Pictures aside, reproduce exactly and only the lines from the one containing "Figure 1. Chemical" through the end of the records.
──────── Record set
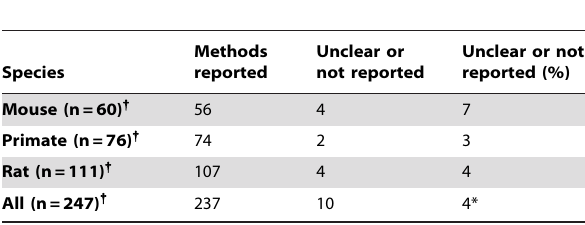
Table 16. Number of studies where the statistical method was not reported or was unclear.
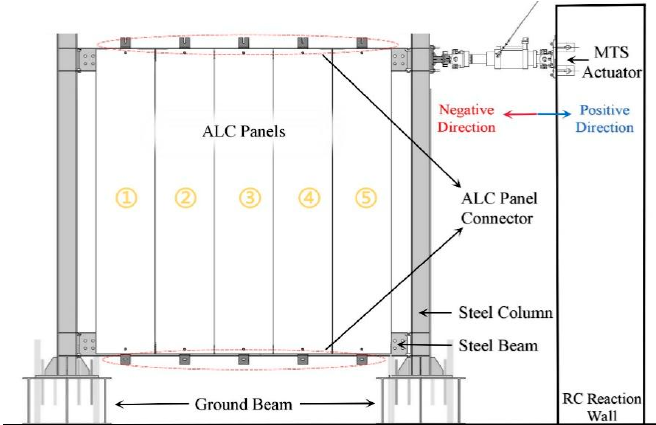
Figure 4. Test loading devices.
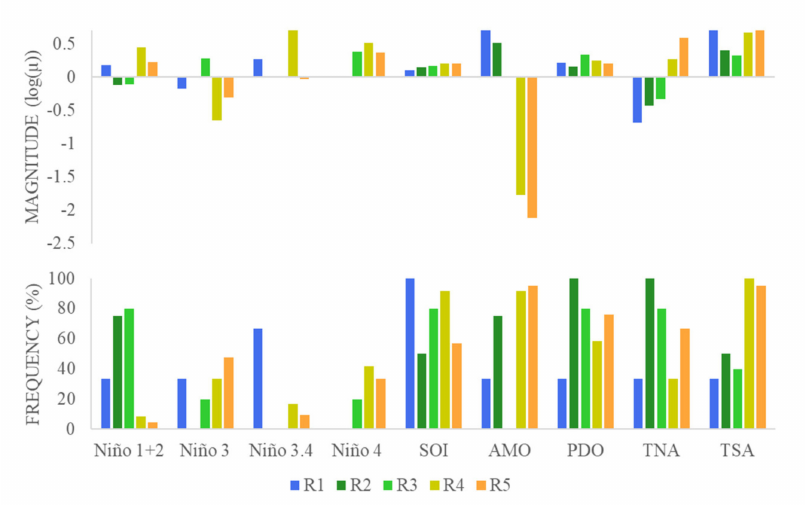
Figure 4. Magnitude of the parameter µ for each of the five homogeneous study regions (R1–R5), associated with the climatic indices and their absolute frequency under S2 at the 5% significance level in the state of Para í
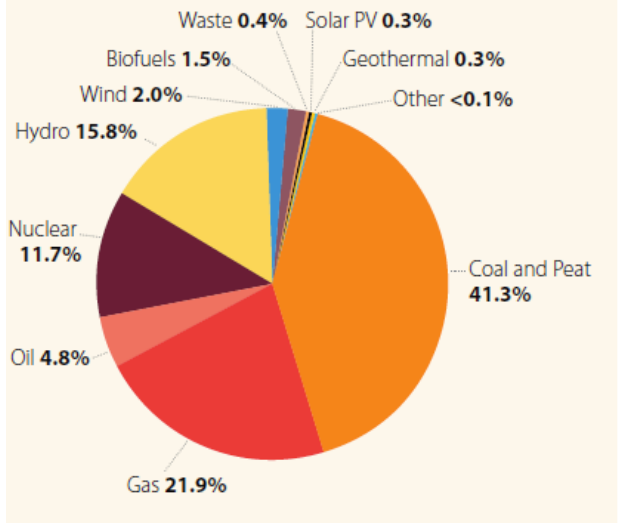
Fig. 2 World electricity generation by source of energy as a percentage of world electricity generation. Source: WWAP 2014 (Fig. 3.5, p. 34). ENERGY FOR WATER: THE OTHER SIDE OF THE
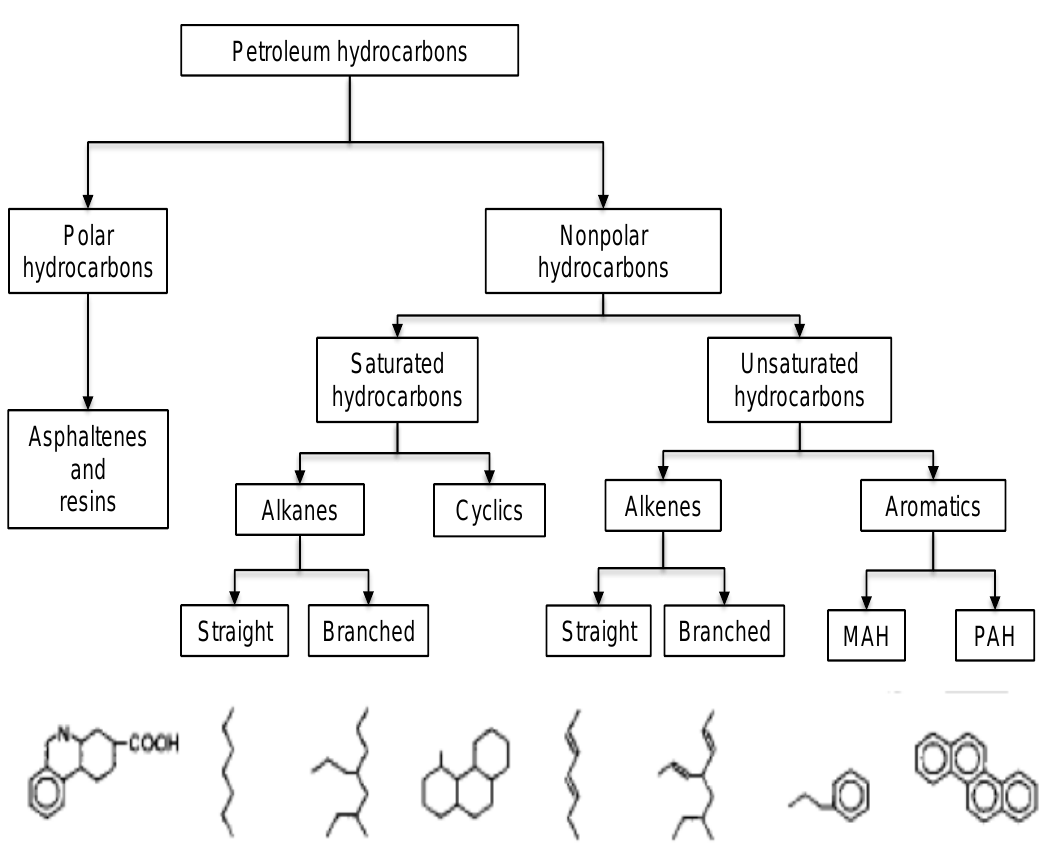
Figure 1. Chemical classification of petroleum hydrocarbons. (MAH = Monoaromatic hydrocarbons; PAH = Polycyclic aromatic hydrocarbons). Source: Coulon and Wu [26].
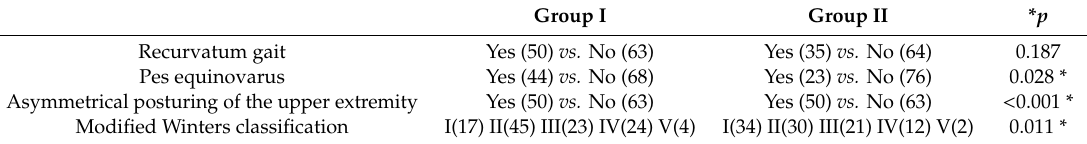
Table 2. Comparisons of observational gait parameters between the groups.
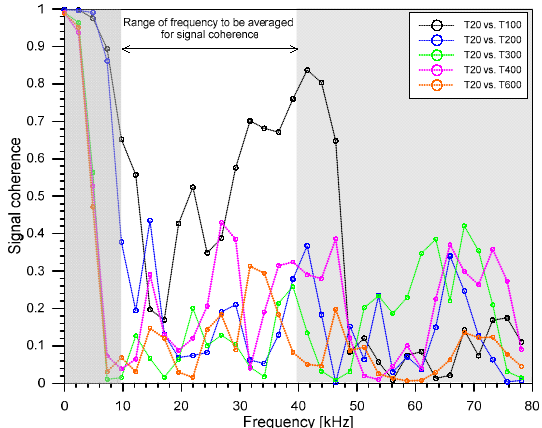
Figure 5. Frequency window for averaging magnitude squared coherence (MSC).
────────────────
### Answer box
Figure 1. Chemical classification of petroleum hydrocarbons. (MAH = Monoaromatic hydrocarbons; PAH = Polycyclic aromatic hydrocarbons). Source: Coulon and Wu [26].
Table 2. Comparisons of observational gait parameters between the groups.
Figure 5. Frequency window for averaging magnitude squared coherence (MSC).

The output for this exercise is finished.